[Problem requirements]
All of the entries, apart from their pictures, are to be copied verbatim.

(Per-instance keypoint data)
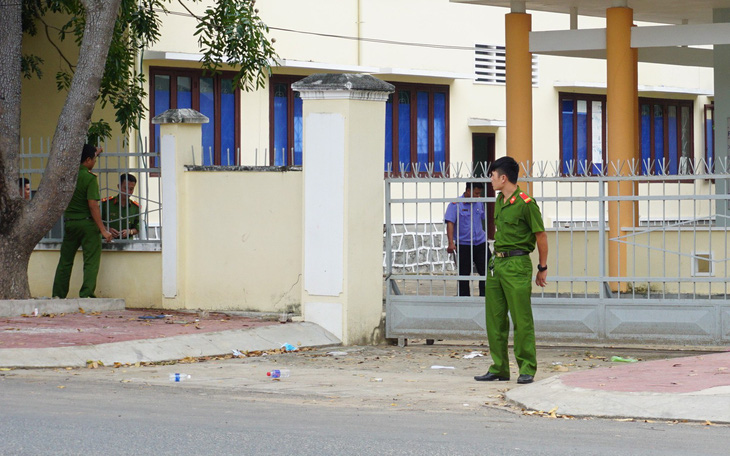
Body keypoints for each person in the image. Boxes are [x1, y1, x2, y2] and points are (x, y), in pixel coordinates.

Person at [474, 156, 548, 385]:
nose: (490, 180)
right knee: (494, 319)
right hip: (497, 263)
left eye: (493, 176)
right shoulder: (499, 200)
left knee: (521, 318)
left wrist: (542, 267)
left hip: (517, 264)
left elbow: (541, 236)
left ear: (503, 178)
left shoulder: (526, 203)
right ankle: (499, 368)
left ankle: (527, 368)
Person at [52, 144, 113, 298]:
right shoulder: (89, 178)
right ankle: (86, 294)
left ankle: (58, 295)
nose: (95, 162)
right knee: (91, 261)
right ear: (87, 160)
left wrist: (95, 153)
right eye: (94, 159)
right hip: (87, 225)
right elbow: (93, 206)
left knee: (65, 261)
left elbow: (86, 161)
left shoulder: (69, 176)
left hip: (70, 223)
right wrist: (103, 230)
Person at [445, 182, 489, 297]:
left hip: (480, 243)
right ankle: (464, 299)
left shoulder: (479, 203)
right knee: (464, 274)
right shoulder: (456, 204)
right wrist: (450, 243)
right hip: (464, 244)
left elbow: (483, 218)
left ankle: (485, 297)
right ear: (468, 191)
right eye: (476, 193)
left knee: (487, 271)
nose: (478, 196)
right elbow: (450, 223)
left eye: (479, 194)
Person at [102, 173, 140, 239]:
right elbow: (95, 222)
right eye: (125, 188)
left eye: (131, 189)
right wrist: (107, 229)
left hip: (127, 244)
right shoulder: (106, 204)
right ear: (119, 186)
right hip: (108, 243)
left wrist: (130, 232)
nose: (128, 192)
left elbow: (138, 228)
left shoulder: (135, 207)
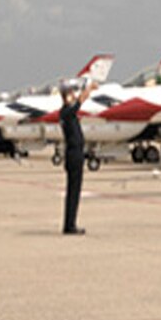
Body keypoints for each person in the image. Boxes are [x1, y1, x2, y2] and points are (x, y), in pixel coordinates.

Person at [59, 80, 97, 235]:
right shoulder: (66, 112)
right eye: (70, 93)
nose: (73, 96)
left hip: (75, 153)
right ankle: (70, 225)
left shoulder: (67, 113)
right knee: (73, 192)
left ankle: (70, 223)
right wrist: (88, 90)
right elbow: (78, 104)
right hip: (74, 154)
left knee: (74, 192)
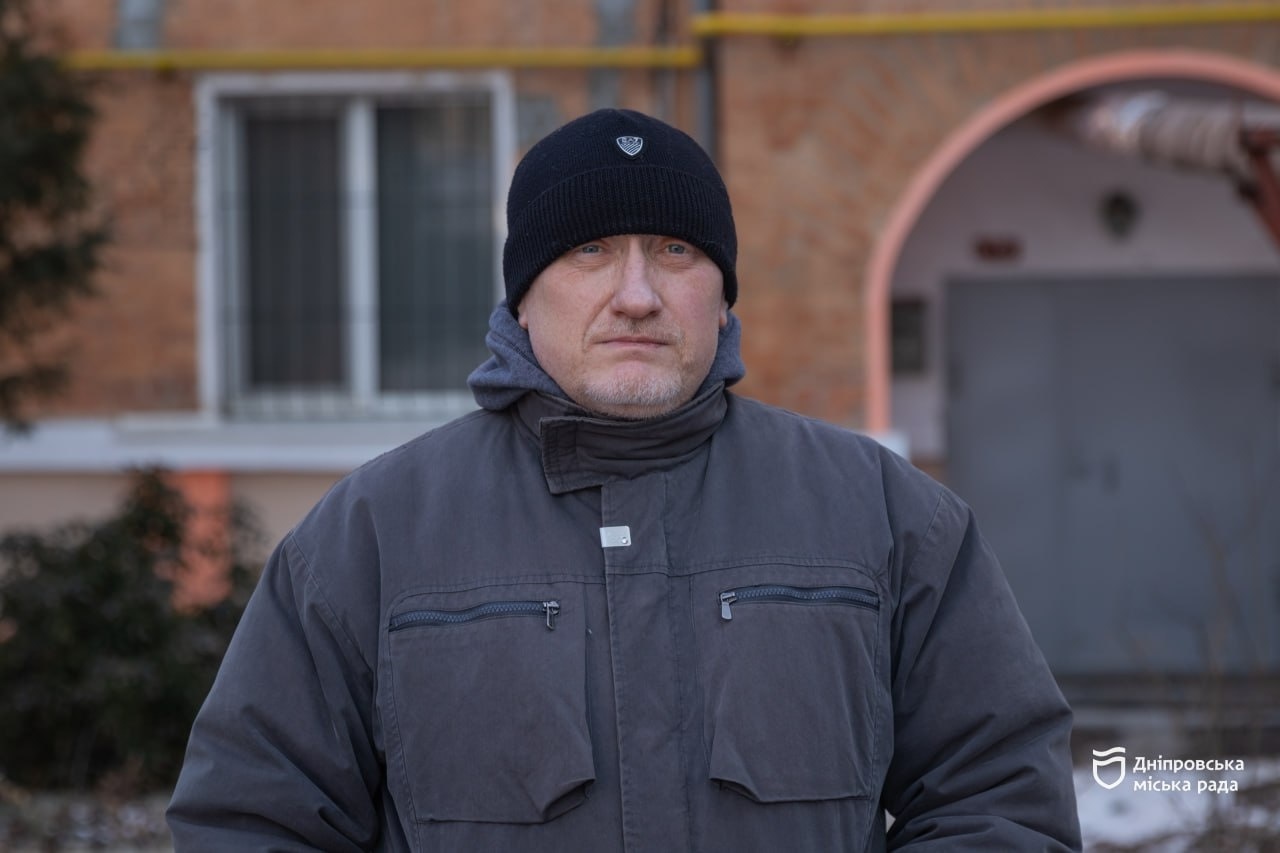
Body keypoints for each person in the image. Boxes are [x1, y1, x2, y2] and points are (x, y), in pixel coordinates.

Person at [167, 108, 1082, 851]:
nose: (637, 294)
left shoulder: (883, 515)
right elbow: (251, 819)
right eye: (591, 251)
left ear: (721, 295)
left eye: (675, 251)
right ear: (524, 297)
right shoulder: (372, 534)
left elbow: (999, 797)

[Answer for this exercise]
Body keypoints for each person in the image. Boxes are [x1, y1, x2, y2] and points are (x, y), in pixel coordinates.

Person at [474, 156, 548, 385]:
nose: (490, 180)
right knee: (494, 319)
right hip: (497, 263)
left eye: (493, 176)
right shoulder: (499, 200)
left knee: (521, 318)
left wrist: (542, 267)
left hip: (517, 264)
left elbow: (541, 236)
left ear: (503, 178)
left shoulder: (526, 203)
right ankle: (499, 368)
left ankle: (527, 368)
Person at [52, 144, 113, 298]:
right shoulder: (89, 178)
right ankle: (86, 294)
left ankle: (58, 295)
nose: (95, 162)
right knee: (91, 261)
right ear: (87, 160)
left wrist: (95, 153)
right eye: (94, 159)
right hip: (87, 225)
right elbow: (93, 206)
left knee: (65, 261)
left elbow: (86, 161)
left shoulder: (69, 176)
left hip: (70, 223)
right wrist: (103, 230)
Person at [445, 182, 489, 297]:
left hip: (480, 243)
right ankle: (464, 299)
left shoulder: (479, 203)
right knee: (464, 274)
right shoulder: (456, 204)
right wrist: (450, 243)
right hip: (464, 244)
left elbow: (483, 218)
left ankle: (485, 297)
right ear: (468, 191)
right eye: (476, 193)
left knee: (487, 271)
nose: (478, 196)
right elbow: (450, 223)
left eye: (479, 194)
Person at [102, 173, 140, 239]:
right elbow: (95, 222)
right eye: (125, 188)
left eye: (131, 189)
right wrist: (107, 229)
left hip: (127, 244)
right shoulder: (106, 204)
right ear: (119, 186)
right hip: (108, 243)
left wrist: (130, 232)
nose: (128, 192)
left elbow: (138, 228)
left shoulder: (135, 207)
Body keypoints for each person in the image. Boxes are [x1, y1, x2, y2] and points are (x, y), in pixel coordinates.

Person at [59, 80, 97, 235]:
right shoulder: (66, 112)
right eye: (70, 93)
nose: (73, 96)
left hip: (75, 153)
right ankle: (70, 225)
left shoulder: (67, 113)
right knee: (73, 192)
left ankle: (70, 223)
right wrist: (88, 90)
right elbow: (78, 104)
right hip: (74, 154)
left knee: (74, 192)
Body keypoints for each person in the image. Boxes are [x1, y1, x2, y2] and points are (x, y), in pixel coordinates.

Person at [167, 108, 1082, 851]:
nose: (637, 294)
left shoulder: (883, 515)
right elbow: (251, 819)
right eye: (591, 251)
left ear: (721, 295)
left eye: (675, 251)
right ear: (524, 297)
right shoulder: (372, 534)
left elbow: (999, 797)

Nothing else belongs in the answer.